MRATs are typically chronic or long-lasting but can also be paroxysmal. As with AF and typical AFL, patients can present with symptoms related to rapid ventricular response, loss of atrial contribution to ventricular filling, tachycardia-induced cardiomyopathy, or deterioration of preexisting cardiac disease. Although MRATs can be asymptomatic, patients typically present with a spectrum of symptoms including palpitations, dizziness, reduced activity tolerance, and dyspnea. Severe decompensation of heart failure can develop. Importantly, the onset of AT often coincides with the presence of significant hemodynamic abnormalities (e.g., worsening ventricular function, baffle obstruction or leak, or progression of valvular or conduit stenosis or regurgitation) that precipitate or contribute to the development of arrhythmia.
Generally, in the adult population with CHD, MRATs tend to be slower than typical AFL, with atrial rates in the range of 150 to 250 per minute. In the setting of normal AVN function, such rates frequently conduct in a rapid 1:1 AV pattern and can potentially result in hypotension, syncope, or possibly circulatory collapse in patients with limited myocardial reserve. This phenomenon can potentially be compounded by ineffective atrial transport and ventricular dysfunction. Even if the ventricular response rate is well controlled, sustained MRAT can cause debilitating symptoms in some patients because of the loss of AV synchrony and can contribute to thromboembolic complications.

Task item A: In the passage on atrial tachycardia, what range of atrial rates do MRATs tend to have in the adult population with CHD?
Task item B: Please copy the passage on atrial tachycardia word for word, starting at "MRATs are typically" and ending at "development of arrhythmia.".
The listing comes from a separate source, unrelated to the passage on atrial tachycardia.

Data for review:
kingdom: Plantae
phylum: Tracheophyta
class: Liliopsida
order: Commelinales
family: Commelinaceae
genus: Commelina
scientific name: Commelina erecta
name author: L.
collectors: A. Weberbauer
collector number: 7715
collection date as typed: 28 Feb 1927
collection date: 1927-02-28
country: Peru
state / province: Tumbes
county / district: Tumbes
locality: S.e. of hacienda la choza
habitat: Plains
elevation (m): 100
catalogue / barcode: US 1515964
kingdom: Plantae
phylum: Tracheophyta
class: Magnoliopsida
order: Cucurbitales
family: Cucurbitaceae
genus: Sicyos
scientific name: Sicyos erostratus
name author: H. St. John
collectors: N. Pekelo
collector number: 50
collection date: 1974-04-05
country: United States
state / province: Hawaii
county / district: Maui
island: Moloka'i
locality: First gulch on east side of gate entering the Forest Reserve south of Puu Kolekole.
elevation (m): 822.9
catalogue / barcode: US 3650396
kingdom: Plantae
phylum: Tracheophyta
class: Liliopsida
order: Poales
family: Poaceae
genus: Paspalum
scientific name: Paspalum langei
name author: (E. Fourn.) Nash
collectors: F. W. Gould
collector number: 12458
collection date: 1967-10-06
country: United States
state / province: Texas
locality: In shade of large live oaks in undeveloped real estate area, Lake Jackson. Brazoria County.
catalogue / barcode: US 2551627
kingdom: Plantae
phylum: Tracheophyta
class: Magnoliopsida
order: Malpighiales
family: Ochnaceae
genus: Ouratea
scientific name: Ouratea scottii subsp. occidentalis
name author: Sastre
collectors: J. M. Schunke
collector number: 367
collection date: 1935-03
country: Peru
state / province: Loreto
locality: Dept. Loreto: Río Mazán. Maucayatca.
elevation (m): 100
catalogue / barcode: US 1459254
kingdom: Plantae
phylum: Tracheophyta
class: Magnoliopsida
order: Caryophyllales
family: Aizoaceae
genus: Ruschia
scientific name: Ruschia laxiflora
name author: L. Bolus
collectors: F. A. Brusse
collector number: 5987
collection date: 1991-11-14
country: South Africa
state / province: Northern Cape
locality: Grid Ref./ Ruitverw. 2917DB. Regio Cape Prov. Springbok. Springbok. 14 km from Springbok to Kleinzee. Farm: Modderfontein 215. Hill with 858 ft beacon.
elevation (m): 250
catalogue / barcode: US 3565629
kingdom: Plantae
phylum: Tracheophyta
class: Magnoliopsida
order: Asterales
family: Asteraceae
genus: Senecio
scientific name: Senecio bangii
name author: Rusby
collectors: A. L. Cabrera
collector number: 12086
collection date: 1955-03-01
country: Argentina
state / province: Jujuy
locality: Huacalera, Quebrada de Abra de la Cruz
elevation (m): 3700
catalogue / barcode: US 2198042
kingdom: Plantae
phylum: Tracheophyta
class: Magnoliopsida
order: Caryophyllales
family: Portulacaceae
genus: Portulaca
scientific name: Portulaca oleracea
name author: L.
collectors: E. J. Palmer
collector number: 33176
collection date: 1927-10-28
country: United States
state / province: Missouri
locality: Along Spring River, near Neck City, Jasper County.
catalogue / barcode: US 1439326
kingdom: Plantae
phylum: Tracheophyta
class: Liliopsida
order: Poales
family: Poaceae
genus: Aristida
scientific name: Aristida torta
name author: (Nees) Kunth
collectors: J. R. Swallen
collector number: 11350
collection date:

Task answer A: 150 to 250 per minute.

Task answer B:
MRATs are typically chronic or long-lasting but can also be paroxysmal. As with AF and typical AFL, patients can present with symptoms related to rapid ventricular response, loss of atrial contribution to ventricular filling, tachycardia-induced cardiomyopathy, or deterioration of preexisting cardiac disease. Although MRATs can be asymptomatic, patients typically present with a spectrum of symptoms including palpitations, dizziness, reduced activity tolerance, and dyspnea. Severe decompensation of heart failure can develop. Importantly, the onset of AT often coincides with the presence of significant hemodynamic abnormalities (e.g., worsening ventricular function, baffle obstruction or leak, or progression of valvular or conduit stenosis or regurgitation) that precipitate or contribute to the development of arrhythmia.